Tuesday, 9 August 2022

Questions and answers on law part 44

 Q 1:- Can prosecution witness be summoned as defense witness in a criminal case. An application is moved at 313 CrPC stage by the accused that he wants to summon prosecution witness although they were discharged by the court. Now accused wants those witness to be summoned in court. Can he do so?

Ans:- The prosecution witnesses may fall under two categories. (1) Witnesses cited by it but not examined (2) Witnesses examined by it. If the prosecution does not examine any witness cited by it, it is open to the defence to cite him and examine him as defence witness (Hukam Singh vs State of Rajasthan : (2000)7 SCC 490). But, then the defence will not be able to contradict him with his previous statement given to police in view of the bar under section 161(1) Cr.P.C.
A close reading of the proviso to section 162(1) Cr.P.C would show that lifting of the aforesaid bar under that provision applies only to prosecution witnesses. Under Section 162 Cr. P.C, only witnesses on behalf of the prosecution could be contradicted by reference to their statements made to the police, and not court witnesses or defence witnesses (See Shakila Khader Vs Nousher Gama: AIR 1975 SC 1324). If the witness cited by the prosecution has been examined on its side, then the defence cannot cite him and examine him on its side. Under the provisions of the Code of Criminal Procedure (like Section 233Cr.P.C) the accused can enter upon defence and he can apply for the issue of process for compelling the attendance of any witness in his defence. But, such provisions cannot be understood as compelling the attendance of any prosecution witness examined, cross-examined and discharged to be juxtaposed as defence witnesses( See State of Madhya Pradesh vs Badri Yadav : AIR 2006 SC 1769). The substantive law of evidence or the procedural criminal law does not permit the statement of one witness being recorded twice so as to read the two as separate depositions for two sides. After all the same witness cannot be a witness for prosecution and a little later a witness for defence.

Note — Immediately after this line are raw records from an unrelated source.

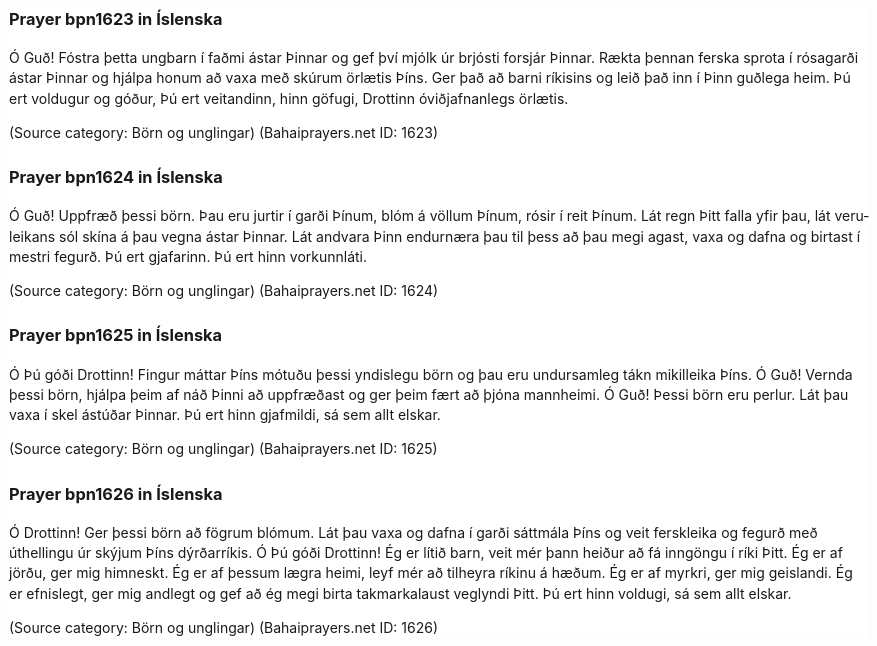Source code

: 

<a id="bpn1623"></a> 
### Prayer bpn1623 in Íslenska
Ó Guð! Fóstra þetta ungbarn í faðmi ástar Þinnar og gef því mjólk úr brjósti forsjár Þinnar. Rækta þennan ferska sprota í rósagarði ástar Þinnar og hjálpa honum að vaxa með skúrum örlætis Þíns. Ger það að barni ríkisins og leið það inn í Þinn guðlega heim. Þú ert voldugur og góður, Þú ert veit­andinn, hinn göfugi, Drottinn óviðjafn­anlegs örlætis.

(Source category: Börn og unglingar)
(Bahaiprayers.net ID: 1623)






<a id="bpn1624"></a> 
### Prayer bpn1624 in Íslenska
Ó Guð! Uppfræð þessi börn. Þau eru jurtir í garði Þínum, blóm á völlum Þínum, rósir í reit Þínum. Lát regn Þitt falla yfir þau, lát veru­leikans sól skína á þau vegna ástar Þinnar. Lát andvara Þinn endurnæra þau til þess að þau megi agast, vaxa og dafna og birtast í mestri fegurð. Þú ert gjafarinn. Þú ert hinn vorkunnláti.

(Source category: Börn og unglingar)
(Bahaiprayers.net ID: 1624)






<a id="bpn1625"></a> 
### Prayer bpn1625 in Íslenska
Ó Þú góði Drottinn! Fingur máttar Þíns mót­uðu þessi yndislegu börn og þau eru undur­samleg tákn mikilleika Þíns. Ó Guð! Vernda þessi börn, hjálpa þeim af náð Þinni að uppfræðast og ger þeim fært að þjóna mannheimi. Ó Guð! Þessi börn eru perlur. Lát þau vaxa í skel ástúðar Þinnar.
Þú ert hinn gjafmildi, sá sem allt elskar.

(Source category: Börn og unglingar)
(Bahaiprayers.net ID: 1625)






<a id="bpn1626"></a> 
### Prayer bpn1626 in Íslenska
Ó Drottinn! Ger þessi börn að fögrum blóm­um. Lát þau vaxa og dafna í garði sáttmála Þíns og veit ferskleika og fegurð með úthellingu úr skýjum Þíns dýrðarríkis.
Ó Þú góði Drottinn! Ég er lítið barn, veit mér þann heiður að fá inngöngu í ríki Þitt. Ég er af jörðu, ger mig himneskt. Ég er af þessum lægra heimi, leyf mér að tilheyra ríkinu á hæðum. Ég er af myrkri, ger mig geislandi. Ég er efnislegt, ger mig andlegt og gef að ég megi birta takmarkalaust veglyndi Þitt.
Þú ert hinn voldugi, sá sem allt elskar.

(Source category: Börn og unglingar)
(Bahaiprayers.net ID: 1626)
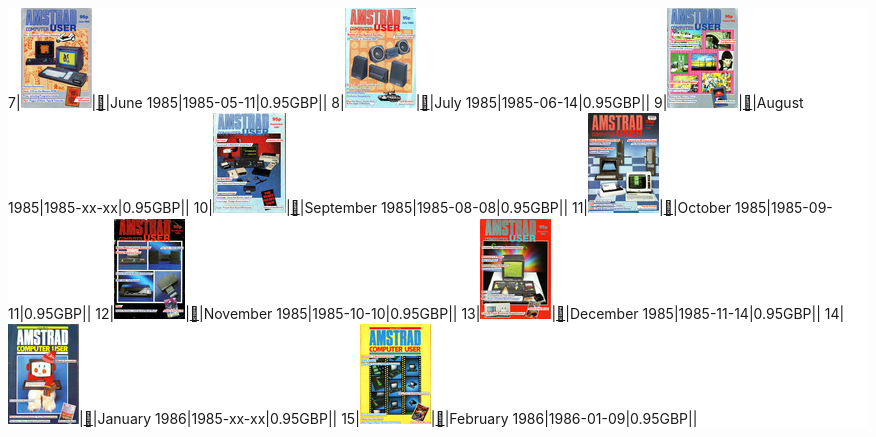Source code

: 7|![7](acu/07.png)|[🔗][7]|June 1985|1985-05-11|0.95GBP||
8|![8](acu/08.png)|[🔗][8]|July 1985|1985-06-14|0.95GBP||
9|![9](acu/09.png)|[🔗][9]|August 1985|1985-xx-xx|0.95GBP||
10|![10](acu/10.png)|[🔗][10]|September 1985|1985-08-08|0.95GBP||
11|![11](acu/11.png)|[🔗][11]|October 1985|1985-09-11|0.95GBP||
12|![12](acu/12.png)|[🔗][12]|November 1985|1985-10-10|0.95GBP||
13|![13](acu/13.png)|[🔗][13]|December 1985|1985-11-14|0.95GBP||
14|![14](acu/14.png)|[🔗][14]|January 1986|1985-xx-xx|0.95GBP||
15|![15](acu/15.png)|[🔗][15]|February 1986|1986-01-09|0.95GBP||

[1]: https://archive.org/details/AmstradComputerUser01-0884
[2]: https://archive.org/details/AmstradComputerUser02-1084
[3]: https://archive.org/details/AmstradComputerUser03-0185
[4]: https://archive.org/details/AmstradComputerUser04-0385
[5]: https://archive.org/details/AmstradComputerUser05-0485
[6]: https://archive.org/details/AmstradComputerUser06-0585
[7]: https://archive.org/details/AmstradComputerUser07-0685
[8]: https://archive.org/details/AmstradComputerUser08-0785
[9]: https://archive.org/details/AmstradComputerUser09-0588
[10]: https://archive.org/details/AmstradComputerUser10-0985
[11]: https://archive.org/details/AmstradComputerUser11-1085
[12]: https://archive.org/details/AmstradComputerUser12-1185
[13]: https://archive.org/details/AmstradComputerUser13-1285
[14]: https://archive.org/details/AmstradComputerUser14-0186
[15]: https://archive.org/details/AmstradComputerUser15-0286
[16]: https://archive.org/details/AmstradComputerUser16-0386
[17]: https://archive.org/details/AmstradComputerUser17-0486
[18]: https://archive.org/details/AmstradComputerUser18-0586
[19]: https://archive.org/details/AmstradComputerUser19-0686
[20]: https://archive.org/details/AmstradComputerUser20-0786
[21]: https://archive.org/details/AmstradComputerUser21-0688
[22]: https://archive.org/details/AmstradComputerUser22-0986
[23]: https://archive.org/details/AmstradComputerUser23-1086
[24]: https://archive.org/details/AmstradComputerUser24-1186
[25]: https://archive.org/details/AmstradComputerUser25-1286
[26]: https://archive.org/details/AmstradComputerUser26-0187
[27]: https://archive.org/details/AmstradComputerUser27-0287
[28]: https://archive.org/details/AmstradComputerUser28-0387
[29]: https://archive.org/details/AmstradComputerUser29-0487
[30]: https://archive.org/details/AmstradComputerUser30-0587
[31]: https://archive.org/details/AmstradComputerUser31-0687
[32]: https://archive.org/details/AmstradComputerUser32-0787
[33]: https://archive.org/details/AmstradComputerUser33-0788
[34]: https://archive.org/details/AmstradComputerUser34-0987
[35]: https://archive.org/details/AmstradComputerUser35-1087
[36]: https://archive.org/details/AmstradComputerUser36-1187
[37]: https://archive.org/details/AmstradComputerUser37-1287
[38]: https://archive.org/details/AmstradComputerUser38-0188
[39]: https://archive.org/details/AmstradComputerUser39-0288
[40]: https://archive.org/details/AmstradComputerUser40-0388
[41]: https://archive.org/details/AmstradComputerUser41-0488
[42]: https://archive.org/details/AmstradComputerUser42-0588
[43]: https://archive.org/details/AmstradComputerUser43-0688
[44]: https://archive.org/details/AmstradComputerUser44-0788
[45]: https://archive.org/details/AmstradComputerUser45-0888
[46]: https://archive.org/details/AmstradComputerUser46-0988
[47]: https://archive.org/details/AmstradComputerUser47-1088
[48]: https://archive.org/details/AmstradComputerUser48-1188
[49]: https://archive.org/details/AmstradComputerUser49-1288
[50]: https://archive.org/details/AmstradComputerUser50-0189
[51]: https://archive.org/details/AmstradComputerUser51-0289
[52]: https://archive.org/details/AmstradComputerUser52-0389
[53]: https://archive.org/details/AmstradComputerUser53-0489
[54]: https://archive.org/details/AmstradComputerUser54-0589
[55]: https://archive.org/details/AmstradComputerUser55-0689
[56]: https://archive.org/details/AmstradComputerUser56-0789
[57]: https://archive.org/details/AmstradComputerUser57-0889
[58]: https://archive.org/details/AmstradComputerUser58-0989
[59]: https://archive.org/details/AmstradComputerUser59-1089
[60]: https://archive.org/details/AmstradComputerUser60-1189
[61]: https://archive.org/details/AmstradComputerUser61-1289
[62]: https://archive.org/details/AmstradComputerUser62-0190
[63]: https://archive.org/details/AmstradComputerUser63-0290
[64]: https://archive.org/details/AmstradComputerUser64-0390
[65]: https://archive.org/details/AmstradComputerUser65-0490
[66]: https://archive.org/details/AmstradComputerUser66-0590
[67]: https://archive.org/details/AmstradComputerUser67-0690
[68]: https://archive.org/details/AmstradComputerUser68-0790
[69]: https://archive.org/details/AmstradComputerUser69-0890
[70]: https://archive.org/details/AmstradComputerUser70-0990
[71]: https://archive.org/details/AmstradComputerUser71-1090
[72]: https://archive.org/details/AmstradComputerUser72-1190
[73]: https://archive.org/details/AmstradComputerUser73-1290
[74]: https://archive.org/details/AmstradComputerUser74-0191
[75]: https://archive.org/details/AmstradComputerUser75-0291
[76]: https://archive.org/details/AmstradComputerUser76-0391
[77]: https://archive.org/details/AmstradComputerUser77-0491
[78]: https://archive.org/details/AmstradComputerUser78-0591
[79]: https://archive.org/details/AmstradComputerUser79-0691
[80]: https://archive.org/details/AmstradComputerUser80-0791
[81]: https://archive.org/details/AmstradComputerUser81-0891
[82]: https://archive.org/details/AmstradComputerUser82-0991
[83]: https://archive.org/details/AmstradComputerUser83-1091
[84]: https://archive.org/details/AmstradComputerUser84-1191
[85]: https://archive.org/details/AmstradComputerUser85-1291
[86]: https://archive.org/details/AmstradComputerUser86-0192
[87]: https://archive.org/details/AmstradComputerUser87-0292
[88]: https://archive.org/details/AmstradComputerUser88-0392
[89]: https://archive.org/details/AmstradComputerUser89-0492
[90]: https://archive.org/details/AmstradComputerUser90-0592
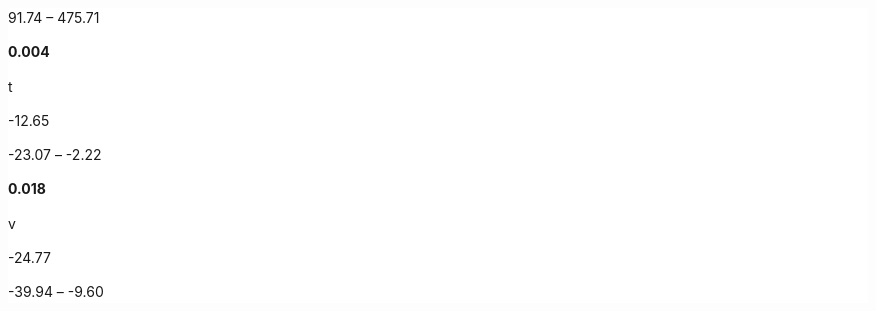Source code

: </td>

<td style=" padding:0.2cm; text-align:left; vertical-align:top; text-align:center;  ">

91.74 – 475.71

</td>

<td style=" padding:0.2cm; text-align:left; vertical-align:top; text-align:center;  ">

<strong>0.004</strong>

</td>

</tr>

<tr>

<td style=" padding:0.2cm; text-align:left; vertical-align:top; text-align:left; ">

t

</td>

<td style=" padding:0.2cm; text-align:left; vertical-align:top; text-align:center;  ">

\-12.65

</td>

<td style=" padding:0.2cm; text-align:left; vertical-align:top; text-align:center;  ">

\-23.07 – -2.22

</td>

<td style=" padding:0.2cm; text-align:left; vertical-align:top; text-align:center;  ">

<strong>0.018</strong>

</td>

</tr>

<tr>

<td style=" padding:0.2cm; text-align:left; vertical-align:top; text-align:left; ">

v

</td>

<td style=" padding:0.2cm; text-align:left; vertical-align:top; text-align:center;  ">

\-24.77

</td>

<td style=" padding:0.2cm; text-align:left; vertical-align:top; text-align:center;  ">

\-39.94 – -9.60

</td>

<td style=" padding:0.2cm; text-align:left; vertical-align:top; text-align:center;  ">

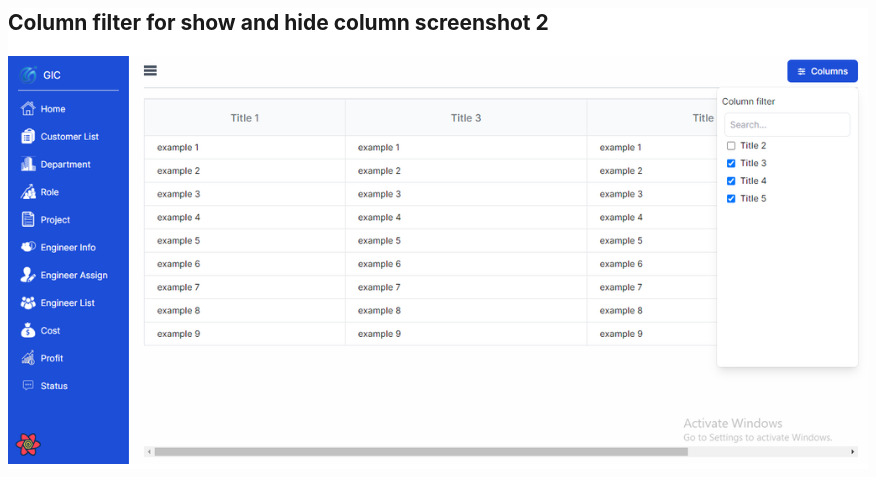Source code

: ## Column filter for show and hide column screenshot 2

![App Screenshot](./public/CustomTableScreenShot/columnfiltershowhide2.png)
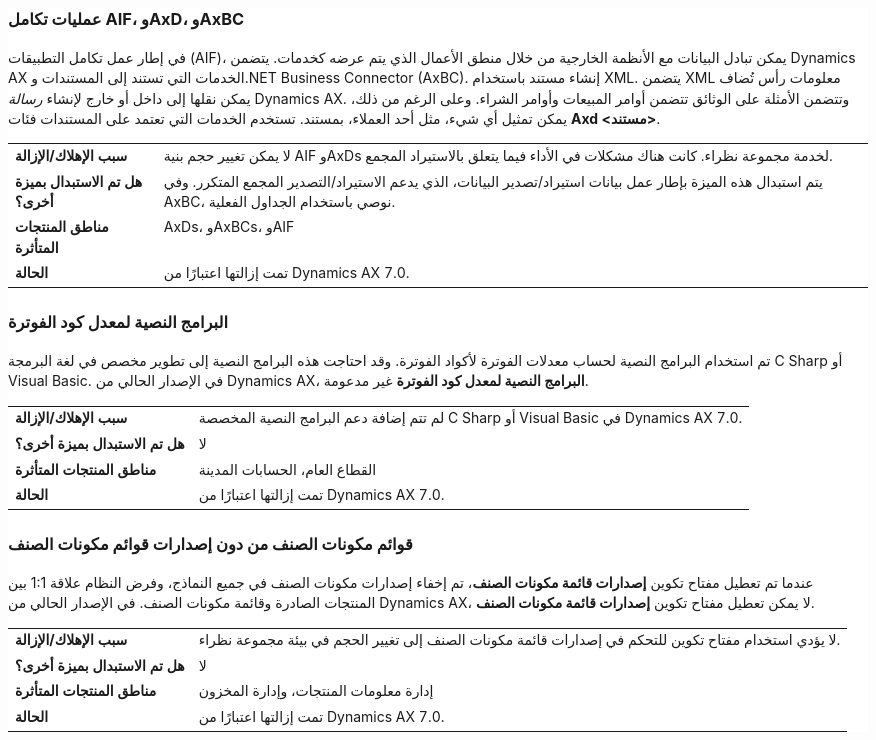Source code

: ### <a name="aif-axd-and-axbc-integrations"></a>عمليات تكامل AIF، وAxD، وAxBC

في إطار عمل تكامل التطبيقات (AIF)، يمكن تبادل البيانات مع الأنظمة الخارجية من خلال منطق الأعمال الذي يتم عرضه كخدمات. يتضمن Dynamics AX الخدمات التي تستند إلى المستندات و.NET Business Connector (AxBC). إنشاء مستند باستخدام XML. يتضمن XML معلومات رأس تُضاف لإنشاء *رسالة‏‎* يمكن نقلها إلى داخل أو خارج Dynamics AX. وتتضمن الأمثلة على الوثائق تتضمن أوامر المبيعات وأوامر الشراء. وعلى الرغم من ذلك، يمكن تمثيل أي شيء، مثل أحد العملاء، بمستند. تستخدم الخدمات التي تعتمد على المستندات فئات **Axd \<مستند\>**.

|   |  |
|------------|--------------------|
| **سبب الإهلاك/الإزالة** | لا يمكن تغيير حجم بنية AIF وAxDs لخدمة مجموعة نظراء. كانت هناك مشكلات في الأداء فيما يتعلق بالاستيراد المجمع.                                        |
| **هل تم الاستبدال بميزة أخرى؟**   | يتم استبدال هذه الميزة بإطار عمل بيانات استيراد/تصدير البيانات، الذي يدعم الاستيراد/التصدير المجمع المتكرر. وفي AxBC، نوصي باستخدام الجداول الفعلية. |
| **مناطق المنتجات المتأثرة**         | AxDs، وAxBCs، وAIF   |
| **الحالة**                         | تمت إزالتها اعتبارًا من Dynamics AX 7.0.   |

### <a name="billing-code-rate-scripts"></a>البرامج النصية لمعدل كود الفوترة

تم استخدام البرامج النصية لحساب معدلات الفوترة لأكواد الفوترة. وقد احتاجت هذه البرامج النصية إلى تطوير مخصص في لغة البرمجة C Sharp أو Visual Basic. في الإصدار الحالي من Dynamics AX، **البرامج النصية لمعدل كود الفوترة‬** غير مدعومة.

|   |  |
|------------|--------------------|
| **سبب الإهلاك/الإزالة** | لم تتم إضافة دعم البرامج النصية المخصصة C Sharp أو Visual Basic في Dynamics AX 7.0. |
| **هل تم الاستبدال بميزة أخرى؟**   | لا                                                                                      |
| **مناطق المنتجات المتأثرة**         | القطاع العام، الحسابات المدينة                                    |
| **الحالة**                         | تمت إزالتها اعتبارًا من Dynamics AX 7.0.                                                          |

### <a name="boms-without-bom-versions"></a>قوائم مكونات الصنف من دون إصدارات قوائم مكونات الصنف

عندما تم تعطيل مفتاح تكوين **إصدارات قائمة مكونات الصنف**، تم إخفاء إصدارات مكونات الصنف في جميع النماذج، وفرض النظام علاقة 1:1 بين المنتجات الصادرة وقائمة مكونات الصنف. في الإصدار الحالي من Dynamics AX، لا يمكن تعطيل مفتاح تكوين **إصدارات قائمة مكونات الصنف**.

|   |  |
|------------|--------------------|
| **سبب الإهلاك/الإزالة** | لا يؤدي استخدام مفتاح تكوين للتحكم في إصدارات قائمة مكونات الصنف إلى تغيير الحجم في بيئة مجموعة نظراء. |
| **هل تم الاستبدال بميزة أخرى؟**   | لا                                                                                      |
| **مناطق المنتجات المتأثرة**         | إدارة معلومات المنتجات، وإدارة المخزون                                    |
| **الحالة**                         | تمت إزالتها اعتبارًا من Dynamics AX 7.0.                                                          |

Q 2 :-Whether charge under S 120B of CRPc is to be framed separately from charge under main offence?

Ans: For every distinct offence there shall be a separate charge.

Hence in my opinion separate charge is to be framed for S 120B of CRPC.

Q 3:- In complaint cases where the accused are resident of place outside jurisdiction of court (mostly in other state) both in IPC and NI Act the summons, warrant, proclamation U/S 82 CRPC and attachment warrant U/S 83 issued by court does not return back to the court. The processes are sent by registered post to the SSP/SP concerned but are not sent back. What  should be done in such cases?

Ans:- The court can adopt procedure provided U/S 105 of CRPC.
Section 105 in The Code Of Criminal Procedure, 1973
105. Reciprocal arrangements regarding processes.
(1) Where a Court in the territories to which this Code extends (hereafter in this section referred to as the said territories) desires that-
(a) a summons to an accused person, or
(b) a warrant for the arrest of an accused person, or
(c) a summons to any person requiring him to attend and produce a document or other thing, or to produce it, or
(d) a search- warrant, 2 issued by it shall be served or executed at any place,-
(i) within the local jurisdiction of a Court in any State or area in India outside the said territories, it may send such summons or warrant in duplicate by post or otherwise, to the presiding officer of that Court to be served or executed; and where any summons referred to in clause (a) or clause (c) has been so served, the provisions of section 68 shall apply in relation to such summons as if the presiding officer of the Court to whom it is sent were a Magistrate in the said territories;

Q 4:-  Whether the court can convict accused for an offence of theft if complainant has failed to produce any document regarding his ownership over stolen property?

Ans:- In order to prove the offence of theft, ownership over stolen property need not be proved. The gist of the offence is removal or taking of the article from the possession of another, with dishonest intention.

If there is sufficient evidence that the articles were removed from the possession of another by the accused with dishonest intention, he could be convicted. Otherwise, not.